Deep (Pagano Family #4)(99)
Betty had given her a box full of photos of the Paganos, though. And she was including pictures from their wedding and honeymoon. She was adding some of hers. Not many. A few photos she had from her childhood, and some of her and Skylar. Some of her and Chris, too.
Someday, the wall would be full of photos of her own family. Hers and Nick’s. Their children. Their life. A happy life full of love.
The brass mail slot in the front door rattled, and a whoosh of letters came through. And then another. Usually, mail was ninety-five-percent junk, but since the wedding, there’d been a lot more, and it was a lot better. Even now, a month since the big day, best wishes cards were coming in. Nick knew a whole lot of people, and they all wanted to wish him well. Even belatedly.
She got up and scooped the pile off the floor, then walked to the kitchen with it.
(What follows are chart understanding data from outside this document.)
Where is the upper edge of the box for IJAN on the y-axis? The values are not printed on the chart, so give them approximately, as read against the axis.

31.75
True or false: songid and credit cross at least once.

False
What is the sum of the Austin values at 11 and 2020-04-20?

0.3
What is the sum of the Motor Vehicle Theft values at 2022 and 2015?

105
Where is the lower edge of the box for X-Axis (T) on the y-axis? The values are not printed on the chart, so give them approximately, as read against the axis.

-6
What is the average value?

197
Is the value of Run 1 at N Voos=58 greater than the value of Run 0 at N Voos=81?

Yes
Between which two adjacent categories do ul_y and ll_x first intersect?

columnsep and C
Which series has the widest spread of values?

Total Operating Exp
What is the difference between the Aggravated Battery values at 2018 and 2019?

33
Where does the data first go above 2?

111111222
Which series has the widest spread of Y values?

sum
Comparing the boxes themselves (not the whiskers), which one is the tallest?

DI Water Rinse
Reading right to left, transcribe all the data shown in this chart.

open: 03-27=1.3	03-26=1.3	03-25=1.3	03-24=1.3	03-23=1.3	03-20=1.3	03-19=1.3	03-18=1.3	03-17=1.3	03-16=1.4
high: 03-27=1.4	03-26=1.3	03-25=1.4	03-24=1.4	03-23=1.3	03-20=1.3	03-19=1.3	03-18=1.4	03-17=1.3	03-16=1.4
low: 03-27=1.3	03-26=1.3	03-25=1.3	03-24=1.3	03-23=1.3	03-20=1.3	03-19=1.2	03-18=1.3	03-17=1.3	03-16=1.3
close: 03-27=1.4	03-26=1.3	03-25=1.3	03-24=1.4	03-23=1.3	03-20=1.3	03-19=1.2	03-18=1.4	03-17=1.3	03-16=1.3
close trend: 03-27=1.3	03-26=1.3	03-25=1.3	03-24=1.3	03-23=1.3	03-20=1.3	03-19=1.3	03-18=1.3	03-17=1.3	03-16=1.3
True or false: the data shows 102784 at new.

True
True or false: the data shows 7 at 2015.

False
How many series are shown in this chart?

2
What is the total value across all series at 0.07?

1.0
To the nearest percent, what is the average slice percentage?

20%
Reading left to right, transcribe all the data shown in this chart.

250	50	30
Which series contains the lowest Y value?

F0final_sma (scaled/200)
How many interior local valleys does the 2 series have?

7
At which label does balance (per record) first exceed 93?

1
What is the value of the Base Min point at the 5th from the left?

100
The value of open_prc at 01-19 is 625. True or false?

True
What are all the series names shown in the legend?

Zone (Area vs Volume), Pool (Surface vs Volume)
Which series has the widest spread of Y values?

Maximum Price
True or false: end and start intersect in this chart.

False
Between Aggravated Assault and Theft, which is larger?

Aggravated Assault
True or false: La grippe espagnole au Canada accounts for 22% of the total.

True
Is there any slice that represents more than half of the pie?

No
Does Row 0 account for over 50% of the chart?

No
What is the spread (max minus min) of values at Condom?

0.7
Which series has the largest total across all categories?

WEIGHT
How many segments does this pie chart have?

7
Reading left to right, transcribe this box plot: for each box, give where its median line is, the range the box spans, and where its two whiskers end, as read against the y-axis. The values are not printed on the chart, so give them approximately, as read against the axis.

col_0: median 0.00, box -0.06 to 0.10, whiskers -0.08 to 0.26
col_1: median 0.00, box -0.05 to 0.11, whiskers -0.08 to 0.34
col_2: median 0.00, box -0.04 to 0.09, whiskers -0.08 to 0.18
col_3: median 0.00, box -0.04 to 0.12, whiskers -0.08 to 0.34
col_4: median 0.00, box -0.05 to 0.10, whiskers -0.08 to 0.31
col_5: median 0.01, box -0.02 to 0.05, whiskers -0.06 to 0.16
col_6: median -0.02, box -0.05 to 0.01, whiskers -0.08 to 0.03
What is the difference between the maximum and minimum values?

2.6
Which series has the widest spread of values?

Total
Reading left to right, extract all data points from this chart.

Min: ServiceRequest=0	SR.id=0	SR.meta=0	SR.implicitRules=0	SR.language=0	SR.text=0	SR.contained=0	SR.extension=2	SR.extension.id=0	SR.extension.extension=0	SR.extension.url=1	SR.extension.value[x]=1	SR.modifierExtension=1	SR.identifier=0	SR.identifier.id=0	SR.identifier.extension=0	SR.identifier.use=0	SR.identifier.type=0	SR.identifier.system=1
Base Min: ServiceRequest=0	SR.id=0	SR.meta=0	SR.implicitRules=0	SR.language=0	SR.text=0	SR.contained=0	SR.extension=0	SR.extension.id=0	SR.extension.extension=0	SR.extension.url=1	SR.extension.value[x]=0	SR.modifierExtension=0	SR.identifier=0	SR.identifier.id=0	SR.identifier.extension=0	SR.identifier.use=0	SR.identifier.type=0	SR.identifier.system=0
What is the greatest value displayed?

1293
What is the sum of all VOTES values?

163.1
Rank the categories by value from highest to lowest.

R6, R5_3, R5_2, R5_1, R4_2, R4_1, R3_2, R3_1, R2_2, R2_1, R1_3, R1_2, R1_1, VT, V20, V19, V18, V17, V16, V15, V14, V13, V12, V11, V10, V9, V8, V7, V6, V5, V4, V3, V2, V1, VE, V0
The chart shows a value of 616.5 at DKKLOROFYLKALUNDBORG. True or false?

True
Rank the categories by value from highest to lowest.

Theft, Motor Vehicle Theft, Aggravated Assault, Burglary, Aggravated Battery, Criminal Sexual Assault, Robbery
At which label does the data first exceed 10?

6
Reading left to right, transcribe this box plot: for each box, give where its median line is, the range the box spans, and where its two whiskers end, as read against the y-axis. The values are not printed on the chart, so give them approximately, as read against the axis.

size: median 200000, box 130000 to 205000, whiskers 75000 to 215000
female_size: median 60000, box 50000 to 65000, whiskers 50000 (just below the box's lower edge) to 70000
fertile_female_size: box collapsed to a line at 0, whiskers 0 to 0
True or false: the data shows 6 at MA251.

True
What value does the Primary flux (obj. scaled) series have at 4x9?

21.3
She had a file box on the little kitchen desk for cards and gifts tags, keeping track of thank you notes that needed to be sent.
Flipping through the stack, separating it into piles of junk mail and real mail, Bev paused at an envelope with no return address. She recognized the handwriting. It had been sent to her condo; there was a yellow forwarding address sticker on the bottom.
Speak of the devil. She’d been thinking about her mother more on this afternoon, framing and arranging family photos, than she had in months. And here was a greeting card from her.
She sat down at the desk chair and pushed her finger under the flap, tearing the envelope open across the top.
The card was generic, a watercolor of two bells tied with glittery ribbon. Best Wishes on Your Wedding, it read. When she opened it, a slip of paper slid out. Bev caught it before it fell, but she tucked it behind the card and read that first.
On the inside was an innocuous little rhyming poem about happiness and true love. Bev glanced at it but didn’t read it. On the blank left side, her mother had written: Thanks for the invite. Sorry I couldn’t make it. It made the Boston papers, though. Looks like you’ve done well for yourself. Congratulations.
She’d signed it Jane. Not Mom, or even Mother. Her name.
Bev pulled the slip of paper forward. It was a check. For five dollars. There was no address on the top of the check, either. Just her mother’s name.
Staring at this last bit of venom from her mother’s fangs, and hating the way it made her head buzz, Bev picked up her phone and called Nick.
He answered right away. “Hi, bella.”
“When will you be home today?” Asking her husband when he’d be home settled her down a little.
“A couple hours. Why?”
“My mom sent us a card.” Her voice cracked on the last word. Why was she so upset? They’d barely had any relationship at all since she was eighteen. Since her father’s death, she’d seen her mother twice and spoken to her maybe four times. Total.
“I’m coming home now. Fifteen minutes. I love you, Beverly.”
oOo
“If you want to confront her, I can find her.”
They were curled together on the sofa, Nick’s arms snug around her. Since he’d been home, she’d tried to call her mother, but the number she had was disconnected. She had cut her out completely.
“No. I don’t even know why I’m so upset. It’s not like this is going to change my life at all. We’ve never been close.” She sighed and blinked back tears. It pissed her off more than anything that she kept trying to cry over this. “What she did was just so mean. I don’t know why she had to be mean.”
“I want to confront her.” There was menace in his voice.
She sat up and turned to face him. “No. It’s better if she doesn’t know I reacted at all. Let her think I don’t care. I shouldn’t care. I don’t know why I do.”
“She’s your mother. She’s supposed to love you.”
“She never forgave me for scandalizing the neighborhood by trying to kill myself. With the divorce, and then that, I think the Maddoxes were the talk of the book club for a while. Appearances are important to her. She hated that I was fat, too. Which only made me fatter. And more suicidal.” Getting buried in memory, Bev shook off the weight of it with a sigh. “You’re lucky. You have an awesome mom. Your whole family is wonderful.”
He kissed her head, and she leaned into it. “They love you. Every one of them. I think they love me more because of you. You’ve made me more a part of my own family. They’re your family, too, bella.”
“Then I’m lucky, too.”
“Yes. You traded up. But if I ever meet Jane Maddox, she won’t soon forget it.”
oOo
“Hey, Bev.”
“Donnie!” Bev was sitting on the floor in what Chris had called his ‘transition’ stacks and she and Katrynn were turning into the poetry section. Donnie held out his hand and helped her up, and they hugged—the tight, sincere hug of good friends. “I thought I was meeting you there.”
He shrugged. “Don’t call me a *, but I didn’t want to walk in on my own.” His voice was different now because his mouth didn’t move the way it once had. He was about halfway through a long, arduous surgical journey as doctors tried to give him back something like a normal face. Right now, the skin on the right side of his face was so tight and smooth and featureless it seemed synthetic. His right ear was still mostly gone. That would be the last thing they fixed.